6. Access key nomenclature
The names of the access keys for the buckets can also play a role in both speed and cost of the bills. According to Amazon’s official documentation:
“Amazon S3 maintains an index of object key names in each AWS region. Object keys are stored in UTF-8 binary ordering across multiple partitions in the index. The key name dictates which partition the key is stored in.
Using a sequential prefix, such as time stamp or an alphabetical sequence, increases the likelihood that Amazon S3 will target a specific partition for a large number of your keys, overwhelming the I/O capacity of the partition.”
So, while naming , by prefixing a small hash value against the names of the access keys can significantly alter the above scenario by making the storage to fan out to other location rather than a targeted one and hence reducing the I/O operations, thus improving speed and cost.
7. Delete unwanted files
The cloud team should always be extra judicious to delete the unwanted files from the S3 system. What we have noted is that, while the data gets larger, we often forget to clean up the expired data and this might prove costly.
Another case of freeing up space is to delete the incomplete multipart upload operations residual files, which might occupy a significant amount of space
Also, deletion can also be considered to files that can be easily recreated.
8. Confidentiality of AWS S3 user credentials
Other important nuance to take care of is the confidentiality of AWS S3 user credentials. If you are the admin level user who holds control over provisioning access to the team members who wants access to AWS S3, it is advised that you give them temporary access keys/credentials that expire within the estimated task duration time.
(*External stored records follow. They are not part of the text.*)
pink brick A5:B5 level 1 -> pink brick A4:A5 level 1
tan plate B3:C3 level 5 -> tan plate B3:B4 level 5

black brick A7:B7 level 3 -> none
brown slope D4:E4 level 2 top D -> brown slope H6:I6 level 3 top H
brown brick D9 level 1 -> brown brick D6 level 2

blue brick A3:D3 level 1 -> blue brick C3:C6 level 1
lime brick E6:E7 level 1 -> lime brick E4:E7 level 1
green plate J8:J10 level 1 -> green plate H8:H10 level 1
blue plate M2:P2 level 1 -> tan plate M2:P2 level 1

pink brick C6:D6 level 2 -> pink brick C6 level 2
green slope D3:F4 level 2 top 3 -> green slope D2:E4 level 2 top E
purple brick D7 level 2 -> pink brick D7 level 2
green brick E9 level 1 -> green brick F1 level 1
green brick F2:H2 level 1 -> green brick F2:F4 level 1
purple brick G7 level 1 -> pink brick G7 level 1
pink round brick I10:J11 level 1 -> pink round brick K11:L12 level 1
This ensures better tracking and wrong practices, like provisioning wrong storage classes etc.
9. Data compression
When dealing with big data, compressing the data can be a huge cost saver. This is that the human-readable formats such as JSON objects would occupy more space (2 times or more) than the machine-readable formats like binary. So a file’s size would be significantly smaller when compressed and this can result in a significant difference in the I/O operations.
10. Batching contents
Since the pricing is also based on the number of requests, it is always advisable to batch documents and transfer, rather than transfer the document of the document by document (object by object).
As a final conclusion, we can say that , by bringing in careful analysis and planning in the S3 use cases we are dealing with and also bringing in some attention in the S3 configurations, we can save significantly in the AWS monthly storage bills and hence reduce the cloud infrastructure costs.